Here’s a Health Reform Question About Employer Penalty Tax and the 95% Rule

Question – After 2013, an employer offers affordable minimum essential coverage to at least 95%, but less than 100%, of full-time employees. Will the employer owe any penalty tax if an employee, who was not offered coverage, receives a premium tax credit, or cost-sharing reduction, on the Exchange?

Answer – Yes

The penalty tax under Code Section 4980H(b) may apply if any full-time employee not offered coverage goes on the Exchange and receives a premium credit or cost-sharing reduction. Under the “margin of error” rule, the penalty tax under Code Section 4980H(a) will not apply in this instance.

In Proposed Treasury Regulation Section 54.4980H-4(a), the IRS provides this margin of error rule that an applicable large-employer member will be treated as offering coverage to its full-time employees (and their dependents) for a calendar month if, for that month, it offers coverage to all but 5%, or, if greater, 5 of its full-time employees (provided that an employee is treated as having been offered coverage only if the employer also has offered coverage to that employee’s dependents).

This “margin of error” rule only prevents the application of the penalty tax under Code Section 4980H(a), but not the application of the penalty tax under Code Section 4980H(b).

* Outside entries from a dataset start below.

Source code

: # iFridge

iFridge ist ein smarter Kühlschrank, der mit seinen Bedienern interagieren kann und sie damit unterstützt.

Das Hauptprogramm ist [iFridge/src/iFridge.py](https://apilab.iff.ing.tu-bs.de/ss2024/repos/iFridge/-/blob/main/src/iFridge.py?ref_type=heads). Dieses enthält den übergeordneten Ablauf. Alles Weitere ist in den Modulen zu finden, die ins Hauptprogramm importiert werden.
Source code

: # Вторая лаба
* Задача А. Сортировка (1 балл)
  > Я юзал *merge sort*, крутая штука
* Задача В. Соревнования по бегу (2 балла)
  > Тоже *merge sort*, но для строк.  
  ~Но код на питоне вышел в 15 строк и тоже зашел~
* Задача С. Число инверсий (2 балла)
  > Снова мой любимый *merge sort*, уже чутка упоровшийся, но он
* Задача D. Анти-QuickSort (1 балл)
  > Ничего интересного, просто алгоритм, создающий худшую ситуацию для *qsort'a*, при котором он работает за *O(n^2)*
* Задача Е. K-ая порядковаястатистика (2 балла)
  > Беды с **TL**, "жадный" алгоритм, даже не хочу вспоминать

Code Section 4980H(a) provides that the penalty tax on large employers not offering coverage is equal to the product of the “applicable payment amount” and the number of individuals employed by the applicable large-employer member (less the 30-employee reduction) as full-time employees during the month. The “applicable payment amount” for 2014 is $166.67 with respect to any month (that is, 1/12 of $2,000).

Code Section 4980H(b)(1) provides that the penalty tax is equal to $250 (1/12 of $3,000, adjusted for inflation after 2014) times the number of full-time employees for any month who receive premium tax credits or cost-sharing assistance (this number is not reduced by 30).